A Senate committee revives a couple of school board-related bills that failed to make it through Crossover Day. Both were tacked onto another bill relating to the amount of time school boards facing suspension can appeal.
One would prohibit suspended school board members from using public funds to sue over their removal. It was proposed after the decision by members of the DeKalb School Board to file suit when Gov. Nathan Deal announced their suspension.
“Suspended board members can’t go forward with legal action and expect taxpayers to pick up the tab,” says Sen. Fran Millar (R-Atlanta), who sits on the Senate Education Committee.

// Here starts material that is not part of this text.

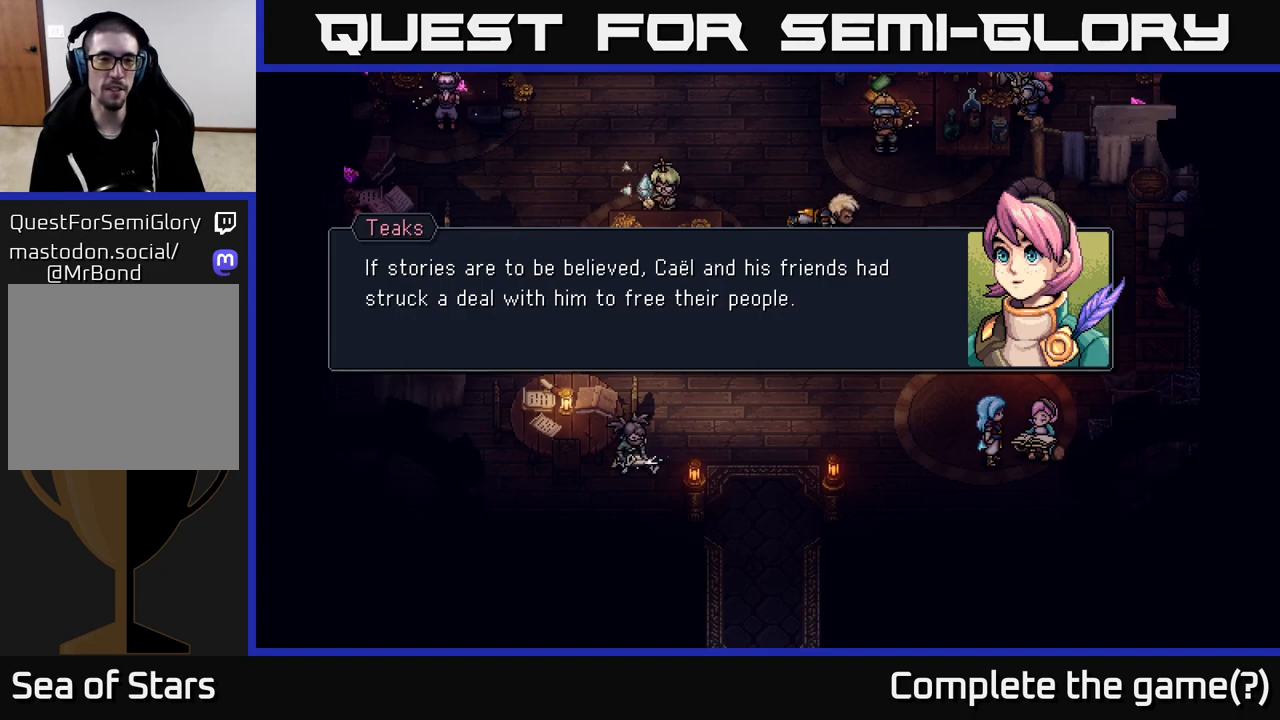
{"buttons": [], "left_stick": "center", "right_stick": "center", "events": []}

Other committee members raised questions about the bill’s constitutionality and requested an opinion from the State Attorney General’s Office before it moves to the floor of the Senate.

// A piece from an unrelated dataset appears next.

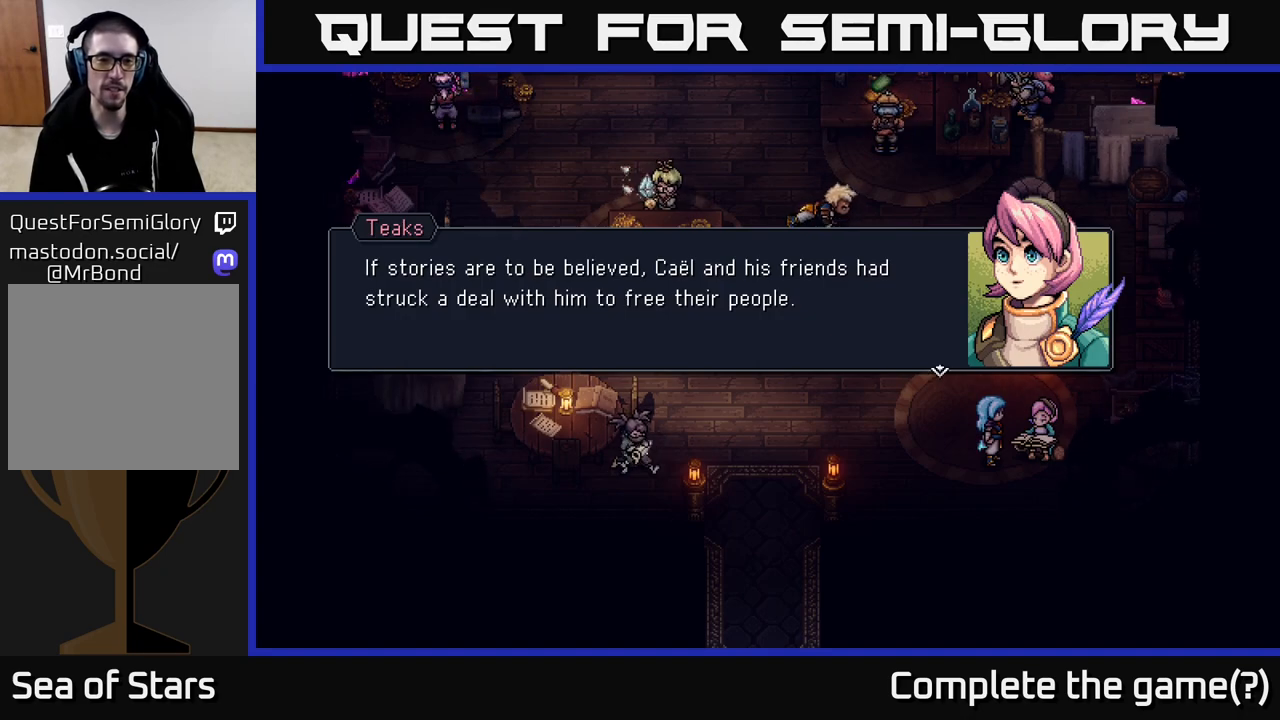
{"buttons": [], "left_stick": "center", "right_stick": "center", "events": []}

Sen. Donzella James (D-Atlanta) opposes the idea.
“I want to make sure that we’re fair,” she says. “Some people are falsely accused or it could be some kind of other problems.”
A bill that would allow students whose school system loses its accreditation to qualify for the HOPE scholarship was also tacked onto the measure.
Millar says the bill was initially introduced after Clayton County lost its accreditation. It would apply those school systems that lose accreditation before 2015 as long as they previously had it.
“We’re not penalizing the kids for adults not acting in a good manner,” he tells WSB’s Sandra Parrish.